_The problem:_
Lines from the one containing "A(3) gg,Q and" through the last one in the data below: write them out word for word, and only them.

(Beginning of Supplied information)

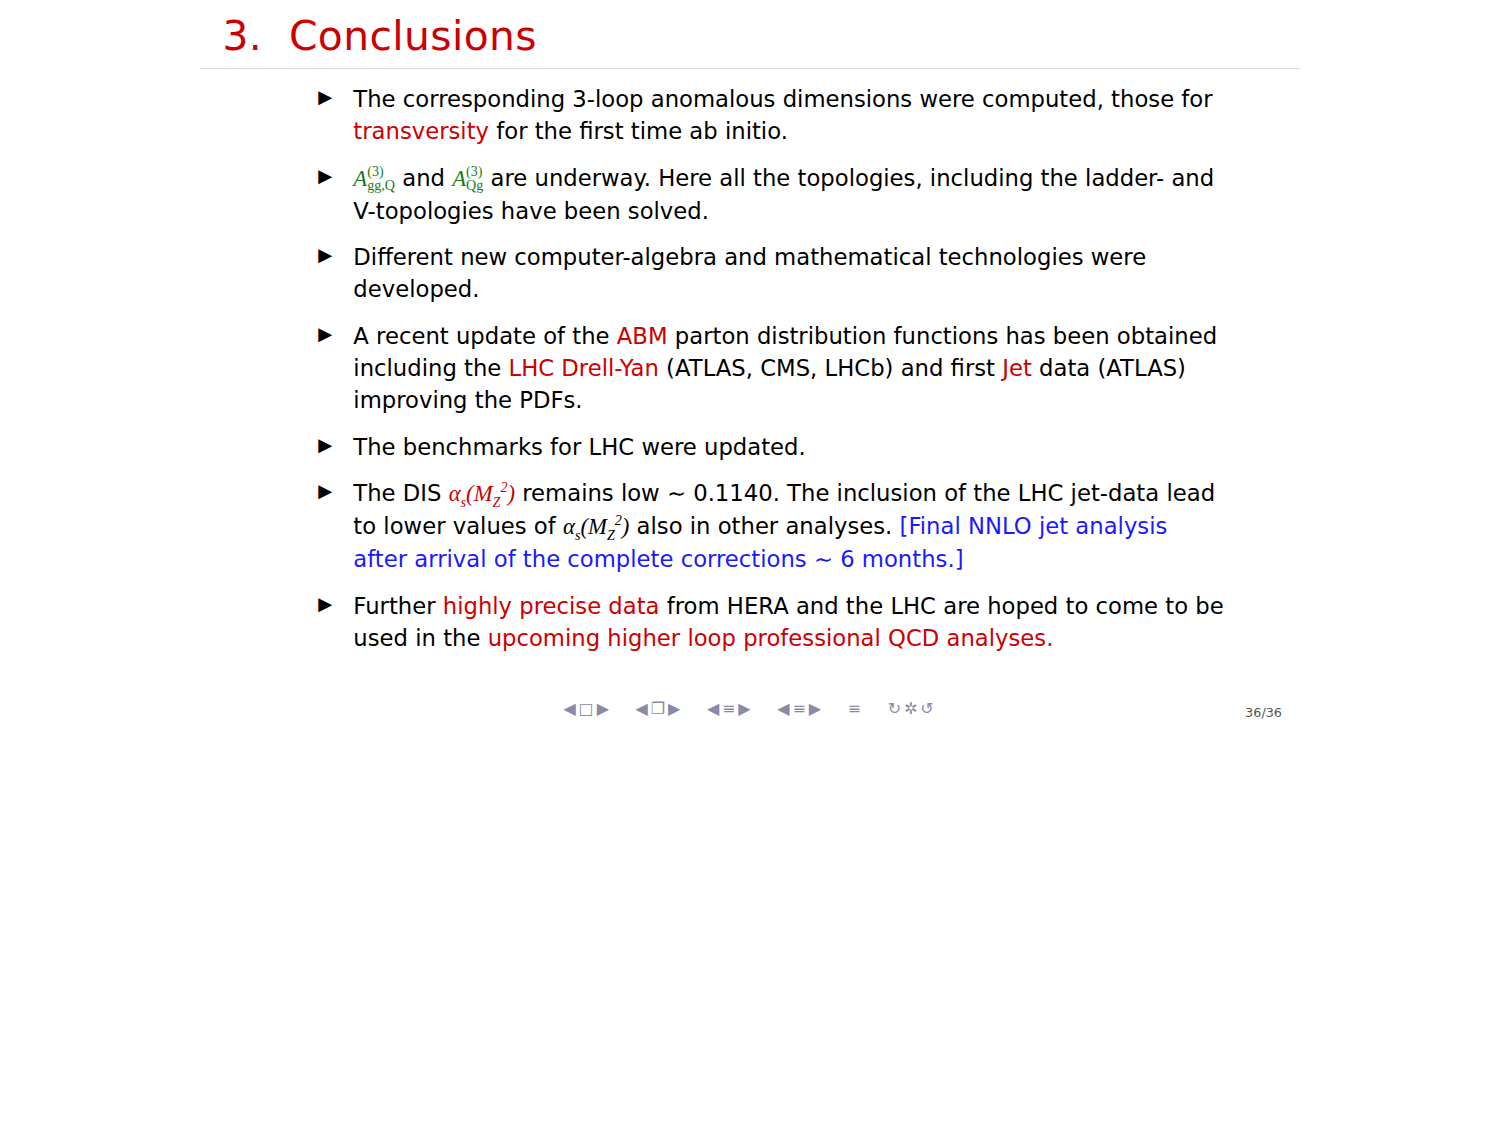3. Conclusions
The corresponding 3-loop anomalous dimensions were computed, those for transversity for the first time ab initio.
A(3) gg,Q and A(3) Qg are underway. Here all the topologies, including the ladder- and V-topologies have been solved.
Different new computer-algebra and mathematical technologies were developed.
A recent update of the ABM parton distribution functions has been obtained including the LHC Drell-Yan (ATLAS, CMS, LHCb) and first Jet data (ATLAS) improving the PDFs.
The benchmarks for LHC were updated.
The DIS αs(MZ2) remains low ∼ 0.1140. The inclusion of the LHC jet-data lead to lower values of αs(MZ2) also in other analyses. [Final NNLO jet analysis after arrival of the complete corrections ∼ 6 months.]
Further highly precise data from HERA and the LHC are hoped to come to be used in the upcoming higher loop professional QCD analyses.
◀□▶ ◀❐▶ ◀≡▶ ◀≡▶ ≡ ↻✲↺
36/36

(End of Supplied information)

_Final answer:_
A(3) gg,Q and A(3) Qg are underway. Here all the topologies, including the ladder- and V-topologies have been solved.
Different new computer-algebra and mathematical technologies were developed.
A recent update of the ABM parton distribution functions has been obtained including the LHC Drell-Yan (ATLAS, CMS, LHCb) and first Jet data (ATLAS) improving the PDFs.
The benchmarks for LHC were updated.
The DIS αs(MZ2) remains low ∼ 0.1140. The inclusion of the LHC jet-data lead to lower values of αs(MZ2) also in other analyses. [Final NNLO jet analysis after arrival of the complete corrections ∼ 6 months.]
Further highly precise data from HERA and the LHC are hoped to come to be used in the upcoming higher loop professional QCD analyses.
◀□▶ ◀❐▶ ◀≡▶ ◀≡▶ ≡ ↻✲↺
36/36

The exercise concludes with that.